The Congressional Budget Office has put the structural rate at 5.2 percent. But Dales said it could be higher due to the amount of displaced workers—in the construction industry, for instance—who lack the skills and training to compete in the technologically advancing workplace.

"Normally this isn't too much of a problem, as the unemployed just move to where the jobs are," Dales said in a note. "But labor mobility is currently being hampered by nearly a quarter of mortgage borrowers having a mortgage with more than their home.

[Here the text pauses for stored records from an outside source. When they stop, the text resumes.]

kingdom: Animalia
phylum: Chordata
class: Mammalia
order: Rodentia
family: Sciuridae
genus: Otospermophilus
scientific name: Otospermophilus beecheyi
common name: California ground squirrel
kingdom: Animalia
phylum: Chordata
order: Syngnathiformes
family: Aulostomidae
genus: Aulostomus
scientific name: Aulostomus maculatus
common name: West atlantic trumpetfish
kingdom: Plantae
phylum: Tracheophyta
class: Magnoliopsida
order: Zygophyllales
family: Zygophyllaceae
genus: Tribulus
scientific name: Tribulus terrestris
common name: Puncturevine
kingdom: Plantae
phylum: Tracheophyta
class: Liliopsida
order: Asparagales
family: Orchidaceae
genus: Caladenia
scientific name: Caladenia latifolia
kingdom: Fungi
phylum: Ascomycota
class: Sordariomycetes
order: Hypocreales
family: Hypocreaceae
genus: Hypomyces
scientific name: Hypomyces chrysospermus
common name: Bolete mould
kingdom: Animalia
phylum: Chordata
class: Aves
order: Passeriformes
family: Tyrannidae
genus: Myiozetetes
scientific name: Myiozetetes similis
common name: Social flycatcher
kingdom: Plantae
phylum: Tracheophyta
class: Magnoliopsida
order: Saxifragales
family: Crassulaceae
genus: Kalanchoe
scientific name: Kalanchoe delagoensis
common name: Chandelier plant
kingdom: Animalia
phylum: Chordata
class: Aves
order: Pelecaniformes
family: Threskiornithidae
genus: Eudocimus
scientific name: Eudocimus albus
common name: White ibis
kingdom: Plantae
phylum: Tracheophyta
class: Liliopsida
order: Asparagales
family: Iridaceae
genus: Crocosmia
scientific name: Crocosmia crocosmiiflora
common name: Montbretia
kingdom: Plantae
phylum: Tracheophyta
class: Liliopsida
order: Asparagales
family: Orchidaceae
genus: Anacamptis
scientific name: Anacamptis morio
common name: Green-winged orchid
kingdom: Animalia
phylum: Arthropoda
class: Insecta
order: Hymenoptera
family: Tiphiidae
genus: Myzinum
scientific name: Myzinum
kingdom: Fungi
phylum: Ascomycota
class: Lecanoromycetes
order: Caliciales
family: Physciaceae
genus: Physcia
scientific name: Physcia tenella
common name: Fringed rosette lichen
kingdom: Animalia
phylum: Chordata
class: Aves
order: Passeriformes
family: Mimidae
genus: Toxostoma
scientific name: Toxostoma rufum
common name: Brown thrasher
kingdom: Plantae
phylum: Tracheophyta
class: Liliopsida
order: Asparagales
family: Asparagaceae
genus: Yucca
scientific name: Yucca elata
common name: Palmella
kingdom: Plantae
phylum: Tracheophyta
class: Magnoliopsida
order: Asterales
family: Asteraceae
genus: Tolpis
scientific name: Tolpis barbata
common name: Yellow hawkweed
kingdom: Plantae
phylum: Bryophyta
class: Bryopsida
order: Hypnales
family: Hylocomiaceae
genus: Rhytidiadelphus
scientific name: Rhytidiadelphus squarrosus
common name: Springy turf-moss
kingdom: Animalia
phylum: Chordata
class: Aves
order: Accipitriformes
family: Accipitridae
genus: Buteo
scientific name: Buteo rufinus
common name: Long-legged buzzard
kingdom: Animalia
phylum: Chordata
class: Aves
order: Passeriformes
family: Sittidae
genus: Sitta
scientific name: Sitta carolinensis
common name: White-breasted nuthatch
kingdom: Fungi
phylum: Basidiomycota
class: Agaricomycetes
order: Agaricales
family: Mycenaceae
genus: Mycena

They cannot move without incurring a significant financial loss."

Treasury receipts also show a weakening jobs market.

Tax withholdings compared to a year ago are up only 5.9 percent, down from the 8.8 percent growth in August, further signifying a slowdown.

"And you know how the August data turned out—no job creation," Nicholas Colas, chief market strategist at CovergEx in New York, said in his daily note. "Consensus expectations of 60,000 jobs added, give or take, for Friday may well be a bit optimistic."

Similarly, Wednesday's report from ADP and Macroeconomic Advisors showed 91,000 private-sector jobs added—just 2,000 higher than August and a number that doesn't include the high level of government job cuts, which have averaged 67,000 a month.

One of the few bright spots is that striking Verizon workers are back on the job. But even last week's sub-400,000 reading on the weekly jobless claims number was largely dismissed as a technical drop due to seasonal distortions and an large number of people out of work due to weather-related issues.

Finally, Wednesday's Institute for Supply Management nonmanufacturing dataprovided no comfort. The reading was slightly above expansion levels for the economy, but the employment index came in at 48.7, a sub-50 reading that indicates contraction.

There still, however, remain some job optimists, at least relatively speaking.

Goldman Sachs, despite predicting Tuesday that the jobless rate will hit 9.5 percent in 2012from its current 9.1 percent, said Friday's number could be better than expected. Nomura Securities, meanwhile, affirmed its higher-than-consensus estimate of 80,000 new jobs.

Investors, then, will be left to parse whether corporate strength will be enough to offset consumer weakness.

With the market fixated on each twist and turn in the European debt crisis, the last thing investors want to worry about is another downturn in the labor picture.

"The big lid over this market right now is how much counterparty risk we have with what's ongoing on an international basis," BPU's Baum says. "They don't want to wake up every morning with headline risk. Until you get through it, you're going to have choppy markets."